Six-Fours itself raises its ruins high in air, miserable, and silent, almost, as the grave, a mere wraith of a once lively and ambitious settlement. The decadence of man is a sad thing, but that of cities quite as sad, and to-day this ancient domain of the seigneur-abbés of St. Victor de Marseilles is as impressive an example as one will find.

As one proceeds eastward he opens another vista quite unlike any other view to be had in all the world. The great Rade de Toulon, its batteries and forts, its suburbs, and its environs, all form an impressive ensemble of the work of nature and man.

The highroad continues on toward La Seyne, the great ship-building suburb, and another leads to Les Sablettes and Tamaris, directly on the water’s edge, and far enough removed from the smoke and industry of the great arsenal to belong to the real countryside.

The Rade de Toulon is one of the joys of the Mediterranean. Its splendid banks are cut into graceful curves, and the background of hills and mountains makes a joyful picture indeed, whether viewed from land or sea. The charming little bays of its outline are quite in harmony with the brilliant blue of the sky, and not even the smoke-pouring chimneys of the shipyards at La Seyne sound a false note, but rather they accent the natural beauties to a still higher degree.

Away beyond the Grande Rade are the ragged isles of the archipelago of Hyères, wave-battered and gleaming in the sunlight, while around the whole nebulous horizon are effects of brilliant colouring of land and sea hardly to be equalled, certainly not to be excelled.
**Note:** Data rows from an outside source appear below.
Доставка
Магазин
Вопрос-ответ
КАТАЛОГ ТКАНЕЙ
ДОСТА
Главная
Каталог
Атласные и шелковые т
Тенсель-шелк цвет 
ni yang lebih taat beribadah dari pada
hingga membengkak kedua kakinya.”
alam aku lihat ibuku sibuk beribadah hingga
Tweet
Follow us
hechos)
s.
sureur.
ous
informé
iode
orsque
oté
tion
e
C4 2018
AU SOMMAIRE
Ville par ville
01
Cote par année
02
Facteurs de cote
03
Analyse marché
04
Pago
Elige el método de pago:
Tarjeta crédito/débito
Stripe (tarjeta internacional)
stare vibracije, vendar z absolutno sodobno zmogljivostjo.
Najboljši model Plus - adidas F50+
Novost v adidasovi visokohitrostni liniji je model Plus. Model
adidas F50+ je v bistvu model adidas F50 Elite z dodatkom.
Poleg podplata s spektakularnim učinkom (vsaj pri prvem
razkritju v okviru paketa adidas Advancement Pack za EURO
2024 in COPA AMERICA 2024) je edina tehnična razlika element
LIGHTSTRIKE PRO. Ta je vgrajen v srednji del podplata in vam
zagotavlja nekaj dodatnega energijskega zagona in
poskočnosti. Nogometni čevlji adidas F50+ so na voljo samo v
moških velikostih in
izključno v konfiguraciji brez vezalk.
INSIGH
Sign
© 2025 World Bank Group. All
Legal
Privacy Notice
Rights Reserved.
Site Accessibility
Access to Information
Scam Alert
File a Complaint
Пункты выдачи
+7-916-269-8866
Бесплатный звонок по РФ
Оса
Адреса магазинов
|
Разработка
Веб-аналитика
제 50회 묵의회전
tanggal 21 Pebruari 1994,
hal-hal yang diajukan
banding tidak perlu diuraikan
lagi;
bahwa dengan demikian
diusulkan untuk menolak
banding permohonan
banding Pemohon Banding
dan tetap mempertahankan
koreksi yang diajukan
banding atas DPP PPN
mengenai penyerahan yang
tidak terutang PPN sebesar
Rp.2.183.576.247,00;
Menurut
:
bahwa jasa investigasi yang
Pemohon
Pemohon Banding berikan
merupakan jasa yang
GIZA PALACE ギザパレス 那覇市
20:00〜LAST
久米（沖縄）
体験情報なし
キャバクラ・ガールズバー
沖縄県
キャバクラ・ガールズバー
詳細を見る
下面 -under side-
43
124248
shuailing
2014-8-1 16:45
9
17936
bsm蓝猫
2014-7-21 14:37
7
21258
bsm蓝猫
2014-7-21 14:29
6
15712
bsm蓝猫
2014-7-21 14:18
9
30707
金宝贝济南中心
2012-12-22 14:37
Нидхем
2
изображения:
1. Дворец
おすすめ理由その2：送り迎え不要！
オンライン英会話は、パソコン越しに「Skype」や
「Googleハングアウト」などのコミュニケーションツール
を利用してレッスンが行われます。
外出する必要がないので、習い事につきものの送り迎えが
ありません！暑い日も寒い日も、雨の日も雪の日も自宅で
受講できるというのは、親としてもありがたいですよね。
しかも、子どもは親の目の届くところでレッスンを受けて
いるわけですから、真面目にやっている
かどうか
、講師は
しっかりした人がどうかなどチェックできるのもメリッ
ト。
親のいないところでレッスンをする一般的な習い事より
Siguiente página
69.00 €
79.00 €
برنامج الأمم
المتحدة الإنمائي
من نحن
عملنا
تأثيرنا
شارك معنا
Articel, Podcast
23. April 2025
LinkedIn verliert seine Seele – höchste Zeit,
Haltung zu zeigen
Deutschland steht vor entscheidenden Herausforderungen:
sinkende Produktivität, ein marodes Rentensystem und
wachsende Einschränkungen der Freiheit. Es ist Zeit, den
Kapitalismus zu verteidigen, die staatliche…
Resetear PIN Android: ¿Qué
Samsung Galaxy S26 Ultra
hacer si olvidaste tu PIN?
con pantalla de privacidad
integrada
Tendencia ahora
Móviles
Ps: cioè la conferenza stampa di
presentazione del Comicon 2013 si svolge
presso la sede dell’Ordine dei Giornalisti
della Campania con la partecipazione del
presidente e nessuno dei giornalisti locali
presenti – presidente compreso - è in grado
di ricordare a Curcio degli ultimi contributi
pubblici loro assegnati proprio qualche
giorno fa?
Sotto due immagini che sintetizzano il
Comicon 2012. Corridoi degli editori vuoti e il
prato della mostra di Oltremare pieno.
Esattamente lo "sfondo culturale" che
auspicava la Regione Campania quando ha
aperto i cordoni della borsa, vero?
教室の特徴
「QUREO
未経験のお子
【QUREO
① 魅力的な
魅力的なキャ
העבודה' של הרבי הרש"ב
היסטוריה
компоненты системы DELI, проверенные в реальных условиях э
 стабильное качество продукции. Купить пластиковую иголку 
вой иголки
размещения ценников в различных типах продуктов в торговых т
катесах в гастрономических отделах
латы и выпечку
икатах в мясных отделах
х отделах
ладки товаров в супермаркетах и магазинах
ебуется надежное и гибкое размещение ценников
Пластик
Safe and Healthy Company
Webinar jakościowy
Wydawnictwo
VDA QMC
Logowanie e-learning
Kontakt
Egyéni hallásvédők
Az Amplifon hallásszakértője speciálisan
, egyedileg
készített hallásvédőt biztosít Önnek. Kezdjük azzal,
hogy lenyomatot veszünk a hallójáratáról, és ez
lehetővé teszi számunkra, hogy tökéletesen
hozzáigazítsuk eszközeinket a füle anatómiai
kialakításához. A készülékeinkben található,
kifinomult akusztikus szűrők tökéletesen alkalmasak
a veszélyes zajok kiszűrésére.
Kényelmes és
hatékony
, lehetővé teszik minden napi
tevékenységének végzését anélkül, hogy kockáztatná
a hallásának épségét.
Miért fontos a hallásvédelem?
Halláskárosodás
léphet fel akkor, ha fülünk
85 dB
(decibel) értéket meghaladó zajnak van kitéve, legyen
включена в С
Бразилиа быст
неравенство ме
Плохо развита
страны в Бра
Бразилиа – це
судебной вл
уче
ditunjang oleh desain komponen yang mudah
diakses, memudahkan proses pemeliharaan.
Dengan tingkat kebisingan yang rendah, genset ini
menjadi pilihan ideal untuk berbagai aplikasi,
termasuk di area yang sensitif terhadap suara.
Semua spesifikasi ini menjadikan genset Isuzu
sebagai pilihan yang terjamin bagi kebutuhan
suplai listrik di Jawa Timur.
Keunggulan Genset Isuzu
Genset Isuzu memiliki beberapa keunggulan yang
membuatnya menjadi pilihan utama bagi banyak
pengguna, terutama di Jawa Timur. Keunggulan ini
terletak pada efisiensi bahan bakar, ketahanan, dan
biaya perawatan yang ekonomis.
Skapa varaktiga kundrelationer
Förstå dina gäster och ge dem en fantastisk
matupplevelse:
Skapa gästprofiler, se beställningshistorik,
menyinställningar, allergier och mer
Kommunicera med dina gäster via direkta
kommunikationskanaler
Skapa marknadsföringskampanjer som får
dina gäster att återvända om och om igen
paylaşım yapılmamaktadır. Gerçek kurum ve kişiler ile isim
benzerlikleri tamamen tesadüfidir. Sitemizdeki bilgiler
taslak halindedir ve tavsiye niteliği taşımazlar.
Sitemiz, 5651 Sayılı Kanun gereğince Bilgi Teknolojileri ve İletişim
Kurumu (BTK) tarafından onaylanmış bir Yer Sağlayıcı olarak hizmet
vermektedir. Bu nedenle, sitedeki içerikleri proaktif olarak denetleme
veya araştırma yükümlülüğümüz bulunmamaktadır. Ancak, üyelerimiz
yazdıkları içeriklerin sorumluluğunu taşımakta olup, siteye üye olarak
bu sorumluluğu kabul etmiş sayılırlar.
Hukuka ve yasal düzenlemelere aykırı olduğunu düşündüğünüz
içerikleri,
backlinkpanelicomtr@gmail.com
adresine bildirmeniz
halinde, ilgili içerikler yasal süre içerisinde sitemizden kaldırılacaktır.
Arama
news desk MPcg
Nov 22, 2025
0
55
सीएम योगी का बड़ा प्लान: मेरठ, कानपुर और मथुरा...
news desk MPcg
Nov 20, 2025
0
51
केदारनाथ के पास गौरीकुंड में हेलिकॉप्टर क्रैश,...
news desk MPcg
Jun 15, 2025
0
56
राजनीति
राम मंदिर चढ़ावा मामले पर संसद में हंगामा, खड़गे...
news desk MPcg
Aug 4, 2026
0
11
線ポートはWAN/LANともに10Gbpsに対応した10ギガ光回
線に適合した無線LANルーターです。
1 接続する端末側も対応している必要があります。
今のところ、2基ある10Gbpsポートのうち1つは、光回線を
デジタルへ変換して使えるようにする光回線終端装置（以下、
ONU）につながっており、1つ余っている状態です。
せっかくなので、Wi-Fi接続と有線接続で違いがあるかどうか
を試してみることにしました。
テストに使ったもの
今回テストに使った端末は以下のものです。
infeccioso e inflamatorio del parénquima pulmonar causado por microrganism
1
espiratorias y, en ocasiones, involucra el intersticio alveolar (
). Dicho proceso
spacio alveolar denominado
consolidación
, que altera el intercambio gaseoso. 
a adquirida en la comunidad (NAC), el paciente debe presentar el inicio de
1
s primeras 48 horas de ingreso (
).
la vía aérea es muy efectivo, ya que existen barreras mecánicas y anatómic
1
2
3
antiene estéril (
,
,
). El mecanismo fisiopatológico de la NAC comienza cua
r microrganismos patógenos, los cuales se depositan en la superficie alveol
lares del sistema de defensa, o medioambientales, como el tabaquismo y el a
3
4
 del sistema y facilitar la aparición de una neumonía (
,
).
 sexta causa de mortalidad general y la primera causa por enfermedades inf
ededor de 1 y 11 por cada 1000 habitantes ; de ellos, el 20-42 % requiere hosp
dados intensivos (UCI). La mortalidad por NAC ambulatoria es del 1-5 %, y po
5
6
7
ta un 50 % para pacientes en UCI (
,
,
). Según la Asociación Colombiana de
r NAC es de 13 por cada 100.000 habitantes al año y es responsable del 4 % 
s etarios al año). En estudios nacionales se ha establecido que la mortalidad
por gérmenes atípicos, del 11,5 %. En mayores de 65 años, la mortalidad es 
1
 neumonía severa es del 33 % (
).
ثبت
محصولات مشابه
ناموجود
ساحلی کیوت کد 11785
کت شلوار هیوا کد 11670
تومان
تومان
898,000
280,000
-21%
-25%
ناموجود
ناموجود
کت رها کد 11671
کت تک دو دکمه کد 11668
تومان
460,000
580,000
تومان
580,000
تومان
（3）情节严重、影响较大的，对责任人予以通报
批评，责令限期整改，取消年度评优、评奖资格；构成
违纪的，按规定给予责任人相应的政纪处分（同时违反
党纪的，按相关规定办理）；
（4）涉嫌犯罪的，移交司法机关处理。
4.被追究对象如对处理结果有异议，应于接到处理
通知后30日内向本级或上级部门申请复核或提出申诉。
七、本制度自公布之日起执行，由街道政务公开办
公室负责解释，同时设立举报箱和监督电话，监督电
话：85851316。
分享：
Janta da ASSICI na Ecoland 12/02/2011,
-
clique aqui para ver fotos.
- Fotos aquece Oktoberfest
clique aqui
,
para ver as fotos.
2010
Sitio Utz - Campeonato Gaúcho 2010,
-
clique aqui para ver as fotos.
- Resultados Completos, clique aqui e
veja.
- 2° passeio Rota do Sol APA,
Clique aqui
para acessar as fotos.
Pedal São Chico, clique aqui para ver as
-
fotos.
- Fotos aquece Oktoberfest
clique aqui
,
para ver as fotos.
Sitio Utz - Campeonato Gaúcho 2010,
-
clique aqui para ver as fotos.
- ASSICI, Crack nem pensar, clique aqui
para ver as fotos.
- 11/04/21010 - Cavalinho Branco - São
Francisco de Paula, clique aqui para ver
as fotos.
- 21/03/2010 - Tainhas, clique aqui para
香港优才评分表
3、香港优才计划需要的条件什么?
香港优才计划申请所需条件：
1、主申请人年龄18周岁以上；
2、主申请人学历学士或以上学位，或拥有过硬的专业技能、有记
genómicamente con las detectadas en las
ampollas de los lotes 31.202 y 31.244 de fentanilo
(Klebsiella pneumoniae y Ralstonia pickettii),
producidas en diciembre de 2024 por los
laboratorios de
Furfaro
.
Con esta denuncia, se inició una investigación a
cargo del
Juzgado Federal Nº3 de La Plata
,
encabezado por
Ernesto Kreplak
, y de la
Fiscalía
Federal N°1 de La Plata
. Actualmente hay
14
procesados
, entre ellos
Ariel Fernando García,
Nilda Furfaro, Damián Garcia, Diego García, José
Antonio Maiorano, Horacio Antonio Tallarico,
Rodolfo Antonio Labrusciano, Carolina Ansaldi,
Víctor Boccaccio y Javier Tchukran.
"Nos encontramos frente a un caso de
Wooded peninsulas come down and jut out into the sea, and, despite the air of activity which is over the whole neighbourhood, there is an idyllic charm about the remote suburbs which is indescribable.

Fishing-boats at Tamaris

Guarded seaward by grim forts, and admirably sheltered from the mistral, which blows over its head and out to sea, is Tamaris, whose fame first started from a four months’ residence here of George Sand. Like Alphonse Karr and Dumas, the elder, George Sand, if not the discoverer of a new and unpatronized pied de terre, gave the first impetus to Tamaris as a resort of not too alluring attractions, and yet all-sufficient to one who wanted to enjoy the quietness and beauties of nature to a superlative degree, all within a half-hour’s journey of a great city. So pleased was the great woman of French letters that she laid the scene of one of her last and most celebrated romances here. All the delicate plants of a latitude five hundred miles farther south here find a foothold, and flourish as soon as they have become acclimated and taken root. Hence it has become a “garden-spot,” in truth, and one which is too often neglected by Riviera tourists in general. There is small reason for this, and when one realizes that Tamaris is a first-class literary shrine as well—for the dwelling (the Maison Trucy) inhabited by Madame Sand still stands—there is even less.

The magic ring of Michel Pacha, the innovator of lighthouses within the waters of the Ottoman empire, has served to develop and enrich a little corner of this delightful bit of the tropics, and, where the cypress and pine once grew alone, are now found palm, orange, and lemon trees; and hedges and walls of the laurier-rose line the alleys which lead to the Oriental-looking château of this dignitary of the East. The effect is just the least bit garish and out of place, but like all groupings of nature and art on Mediterranean shores, it is undeniably effective, and the domain all in all looks not unlike a stage setting for the “Arabian Nights.”